Relative and absolute bias - Likert-type data

I'm working on a data set which was collected through a questionnaire by a certain regulatory institution. 50 institutions (whole population of that type of institutions) answered a series of questions (100 questions). The answers were collected via a Likert-type form (5-items, anchored). The institutions were asked for their opinion on relevance (first 50 questions) and usefulness (last 50 questions) of certain legal requirements. There were no reversed questions.

It is obvious that there could have been a significant bias because the institutions might have been eager to answer in the way which would, in their opinion, please the regulator. Furthermore, it can be assumed that the bias, for all the institutions could have the same direction, although intensity might vary. However, the data is intrinsically highly valuable (it almost certainly could not be obtained by a non-regulatory questionnaire) – hence I would like to get the most of it. I’m planning to perform some simple correlation analyses (interpreting data as ordinal).

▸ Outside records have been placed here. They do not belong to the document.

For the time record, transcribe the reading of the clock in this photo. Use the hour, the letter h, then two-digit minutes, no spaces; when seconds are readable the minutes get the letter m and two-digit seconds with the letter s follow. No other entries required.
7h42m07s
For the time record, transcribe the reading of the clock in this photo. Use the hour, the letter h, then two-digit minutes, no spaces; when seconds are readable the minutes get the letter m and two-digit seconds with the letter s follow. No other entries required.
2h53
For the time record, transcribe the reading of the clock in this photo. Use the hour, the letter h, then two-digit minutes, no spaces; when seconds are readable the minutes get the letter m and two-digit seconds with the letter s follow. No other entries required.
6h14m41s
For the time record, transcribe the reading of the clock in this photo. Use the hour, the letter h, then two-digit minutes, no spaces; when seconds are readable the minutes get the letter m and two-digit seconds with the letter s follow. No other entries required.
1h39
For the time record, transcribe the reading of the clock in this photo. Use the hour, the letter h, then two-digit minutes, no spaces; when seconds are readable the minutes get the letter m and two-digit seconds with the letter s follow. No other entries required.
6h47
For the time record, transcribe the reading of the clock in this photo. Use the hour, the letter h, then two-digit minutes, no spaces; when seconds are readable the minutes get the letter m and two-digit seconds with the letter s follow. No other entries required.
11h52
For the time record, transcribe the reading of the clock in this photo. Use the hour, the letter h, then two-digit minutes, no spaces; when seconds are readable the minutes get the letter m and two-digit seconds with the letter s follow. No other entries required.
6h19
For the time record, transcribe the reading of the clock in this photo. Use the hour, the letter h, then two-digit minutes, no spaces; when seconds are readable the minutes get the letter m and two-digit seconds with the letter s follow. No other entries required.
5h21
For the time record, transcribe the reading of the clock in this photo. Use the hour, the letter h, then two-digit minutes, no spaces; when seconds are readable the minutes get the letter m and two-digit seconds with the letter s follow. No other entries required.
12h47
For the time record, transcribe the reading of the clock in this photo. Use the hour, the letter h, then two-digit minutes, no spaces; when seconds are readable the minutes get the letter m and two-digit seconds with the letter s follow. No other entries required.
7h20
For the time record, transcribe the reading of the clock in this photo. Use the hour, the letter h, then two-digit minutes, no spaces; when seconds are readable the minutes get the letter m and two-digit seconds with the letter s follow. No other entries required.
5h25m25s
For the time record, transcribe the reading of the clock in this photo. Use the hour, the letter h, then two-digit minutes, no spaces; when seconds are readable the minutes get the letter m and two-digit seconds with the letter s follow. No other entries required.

I have a hunch that although there probably is an absolute bias
  • (e.g. an institution might have answered more agreeably to all the posed questions therefore “compressing” the answers to one side of the scale),
the order/ranking might preserve true opinions.
  • (e.g. if the institution thinks that legal requirement A is not useful, and that legal regal requirement B is somewhat useful, it might answer that A is somewhat useful and that B is very useful).

Are you aware of any research that would corroborate (or dispute) this hunch? Do you have any other ideas on how to deal with this (potential) bias? I do not expect the data to be normally distributed.

Help will be highly appreciated!
I see that there were many readers, but no replies to the thread. Do I need to explain the environment in more details? Or something else?